[Collection entries]
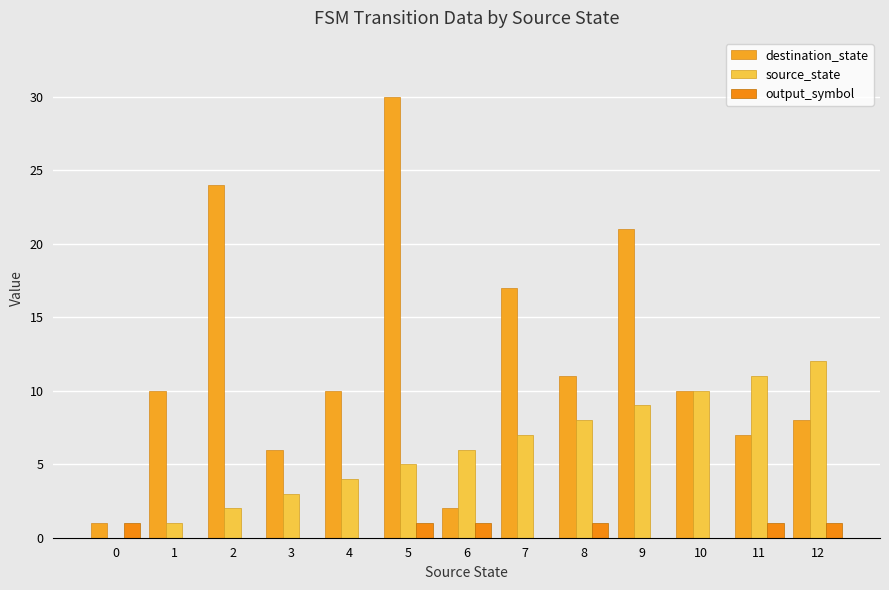

Which series changed the most between 2 and 10?

destination_state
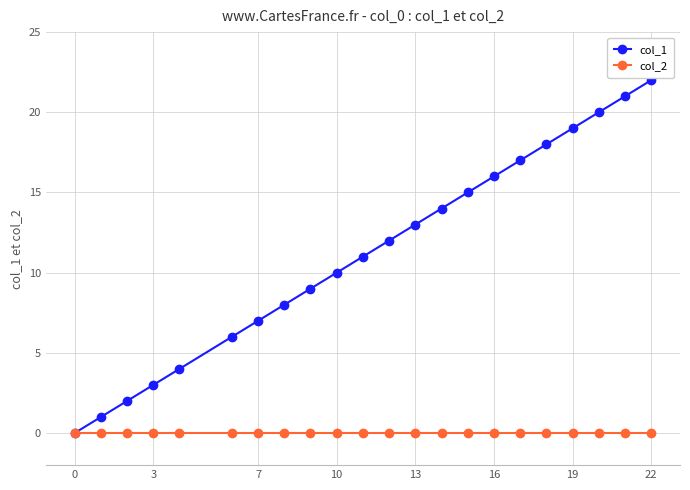

Reading left to right, what are all the values shown in this chart?

col_1: 0	1	2	3	4	6	7	8	9	10	11	12	13	14	15	16	17	18	19	20	21	22
col_2: 0	0	0	0	0	0	0	0	0	0	0	0	0	0	0	0	0	0	0	0	0	0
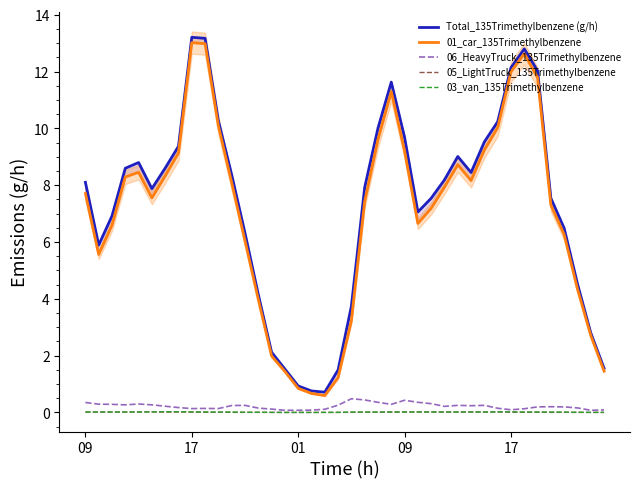

Reading right to left, list all the values displayed in this chart.

Total_135Trimethylbenzene (g/h): 1.6	2.8	4.5	6.5	7.5	12.0	12.8	12.1	10.2	9.5	8.4	9.0	8.2	7.5	7.1	9.7	11.6	10.0	7.9	3.7	1.5	0.7	0.8	0.9	1.5	2.1	4.2	6.3	8.4	10.3	13.2	13.2	9.4	8.6	7.9	8.8	8.6	6.9	5.9	8.1
01_car_135Trimethylbenzene: 1.5	2.7	4.3	6.3	7.3	11.8	12.6	12.0	10.0	9.2	8.2	8.7	7.9	7.2	6.7	9.2	11.3	9.6	7.4	3.2	1.2	0.6	0.7	0.8	1.4	2.0	4.0	6.0	8.1	10.1	13.0	13.0	9.1	8.3	7.6	8.5	8.3	6.6	5.6	7.7
06_HeavyTruck_135Trimethylbenzene: 0.1	0.1	0.2	0.2	0.2	0.2	0.1	0.1	0.1	0.3	0.2	0.3	0.2	0.3	0.4	0.4	0.3	0.4	0.4	0.5	0.3	0.1	0.1	0.1	0.1	0.1	0.2	0.3	0.2	0.1	0.1	0.1	0.2	0.2	0.3	0.3	0.3	0.3	0.3	0.4
05_LightTruck_135Trimethylbenzene: 0.0	0.0	0.0	0.0	0.0	0.0	0.0	0.0	0.0	0.0	0.0	0.0	0.0	0.0	0.0	0.0	0.0	0.0	0.0	0.0	0.0	0.0	0.0	0.0	0.0	0.0	0.0	0.0	0.0	0.0	0.0	0.0	0.0	0.0	0.0	0.0	0.0	0.0	0.0	0.0
03_van_135Trimethylbenzene: 0.0	0.0	0.0	0.0	0.0	0.0	0.0	0.0	0.0	0.0	0.0	0.0	0.0	0.0	0.0	0.0	0.0	0.0	0.0	0.0	0.0	0.0	0.0	0.0	0.0	0.0	0.0	0.0	0.0	0.0	0.0	0.0	0.0	0.0	0.0	0.0	0.0	0.0	0.0	0.0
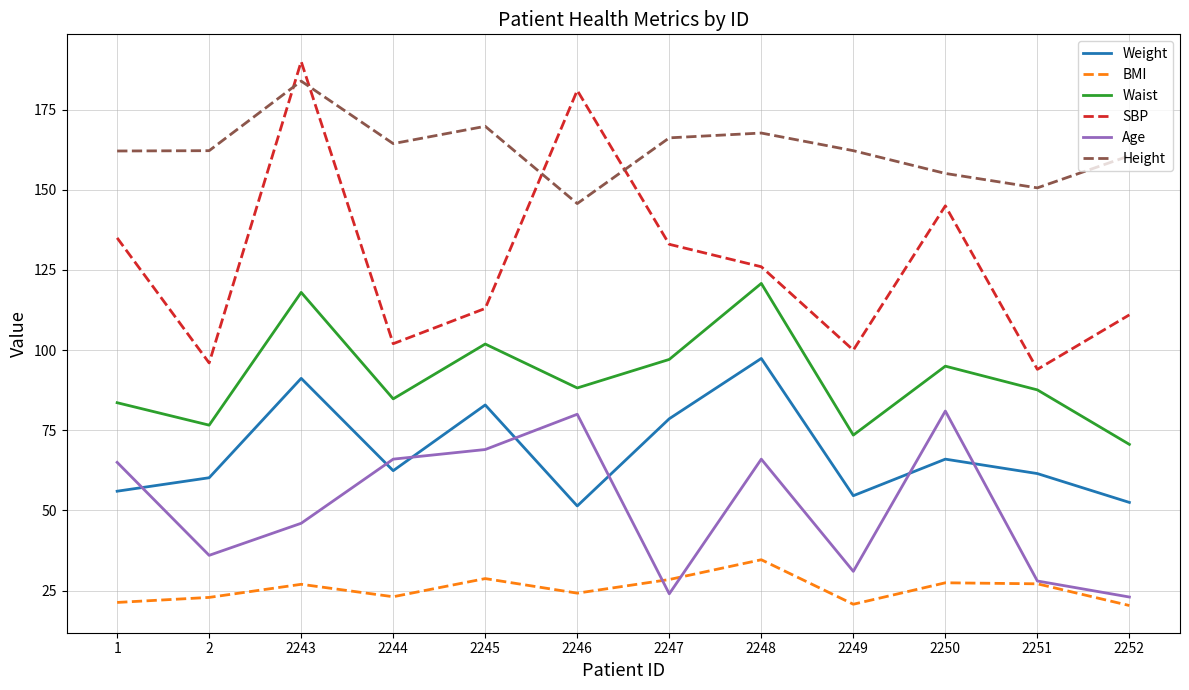

Is this an area chart (filled region under the line)?

No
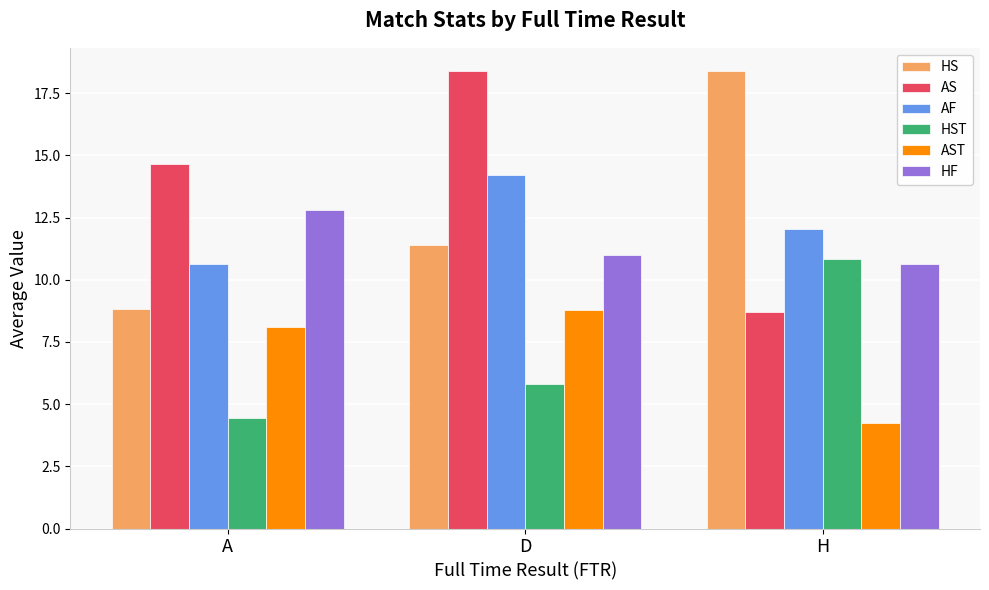

At which label does HST first exceed 5?

D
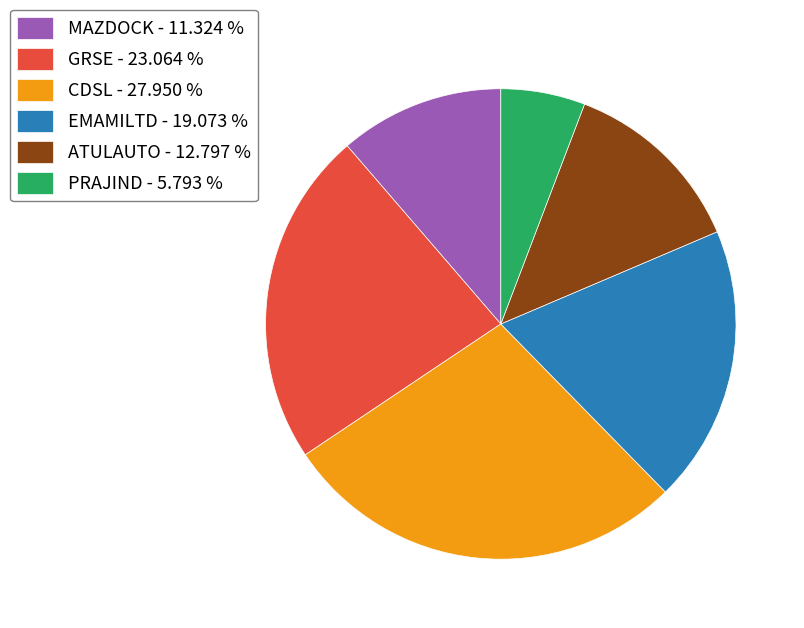

Do ATULAUTO - 12.797 % and MAZDOCK - 11.324 % together represent more than half of the pie?

No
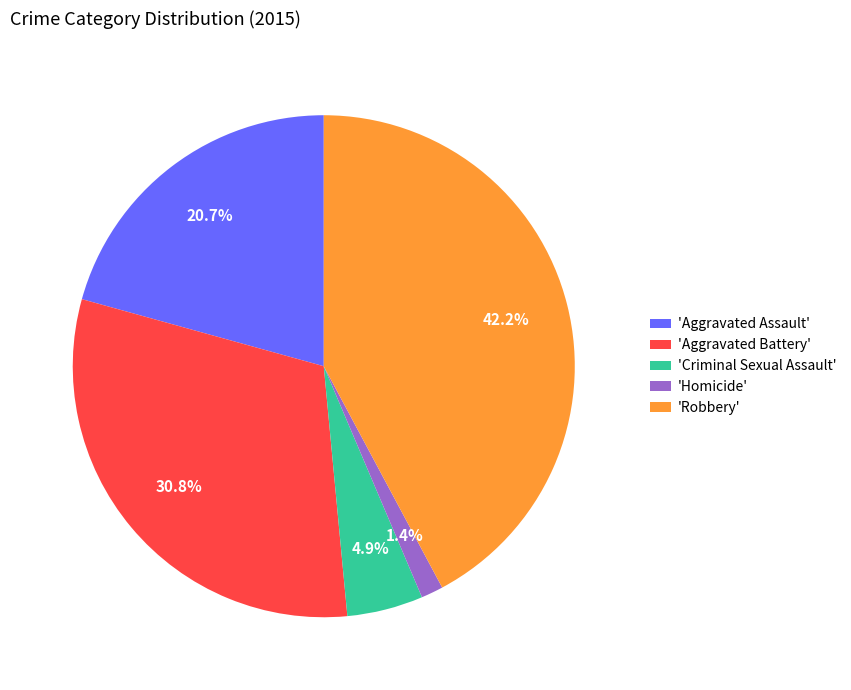

To the nearest percent, what is the average slice percentage?

20%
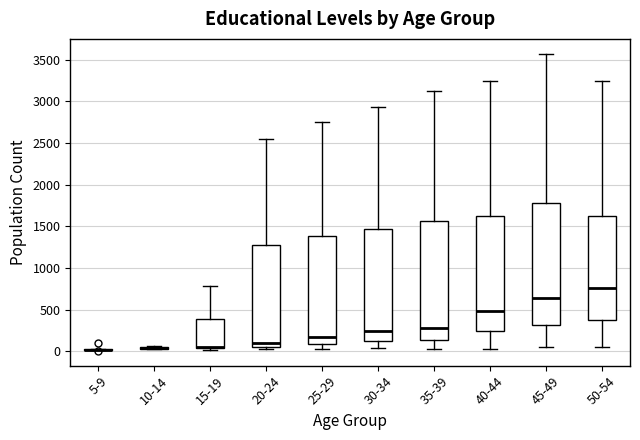

Where is the lower edge of the box for 25-29 on the y-axis? The values are not printed on the chart, so give them approximately, as read against the axis.

100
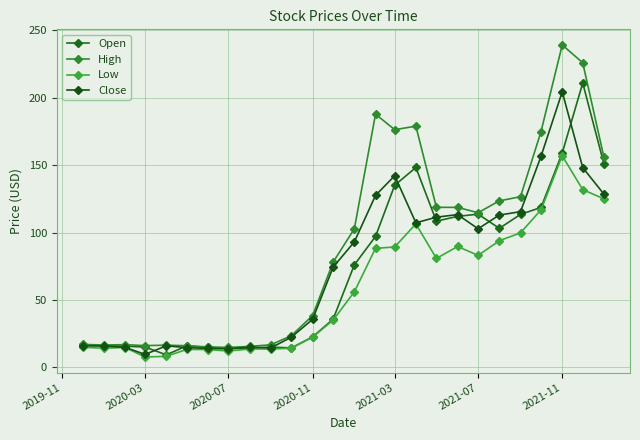

True or false: Close and High intersect in this chart.

False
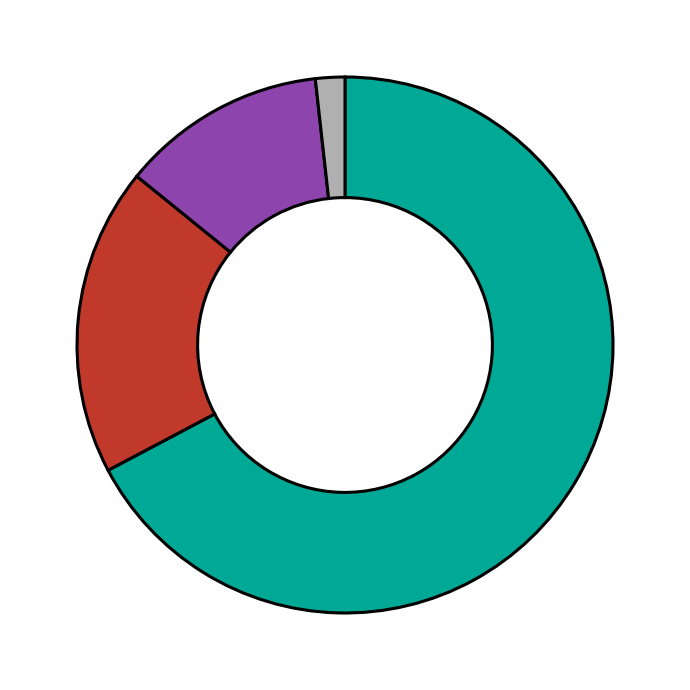

Is there a majority slice in this chart?

Yes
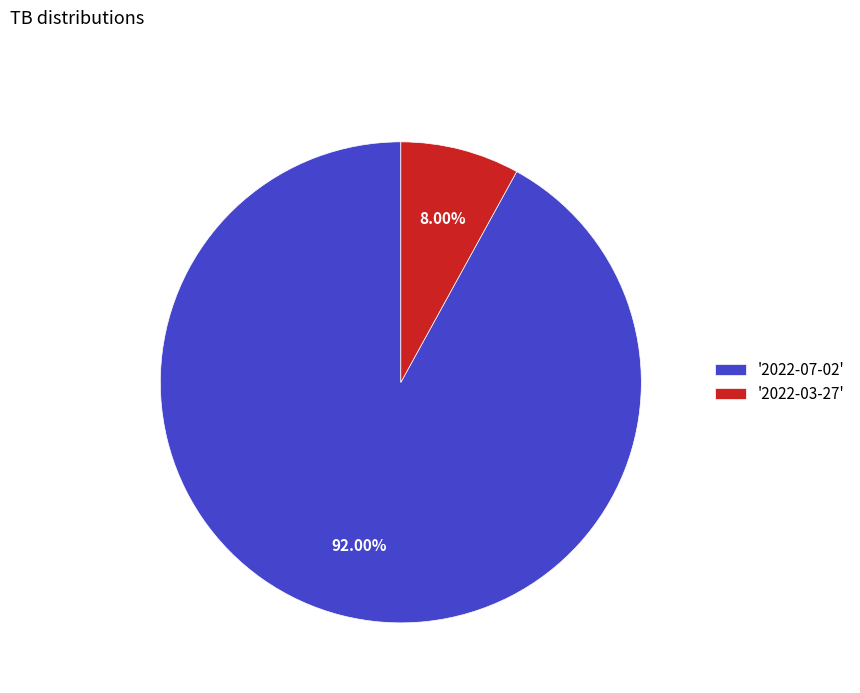

Is the sum of '2022-07-02' and '2022-03-27' greater than half?

Yes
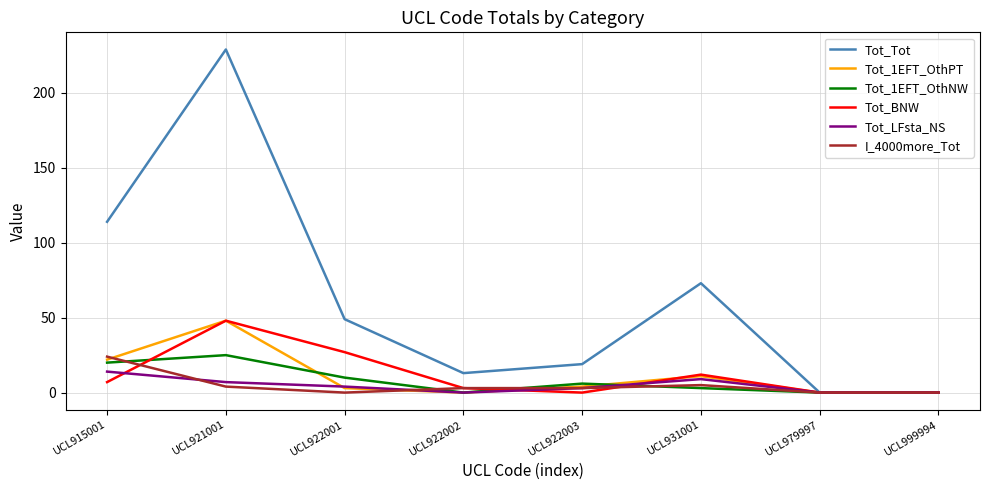

The Tot_BNW series shows 0 at UCL999994. True or false?

True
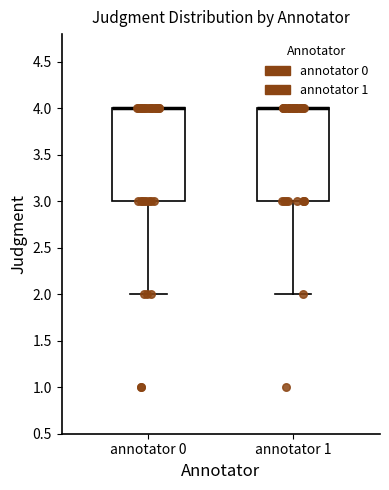

Reading left to right, transcribe this box plot: for each box, give where its median line is, the range the box spans, and where its two whiskers end, as read against the y-axis. The values are not printed on the chart, so give them approximately, as read against the axis.

annotator 0: median 4 (drawn on the box's upper edge), box 3 to 4, whiskers 2 to 4
annotator 1: median 4 (drawn on the box's upper edge), box 3 to 4, whiskers 2 to 4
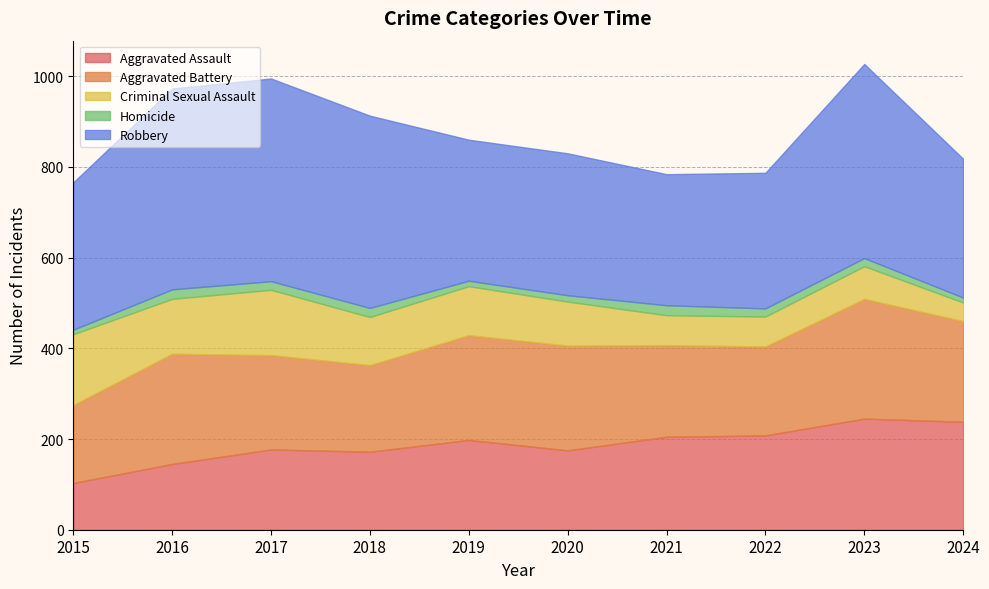

How many distinct data groups are displayed?

5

§ WHAT TO WORK ON
Please count the lines of the records that contain the string "half", treating uppercase and lowercase as different, and give only the number.

§ RESPONSE TO THE EXERCISE
2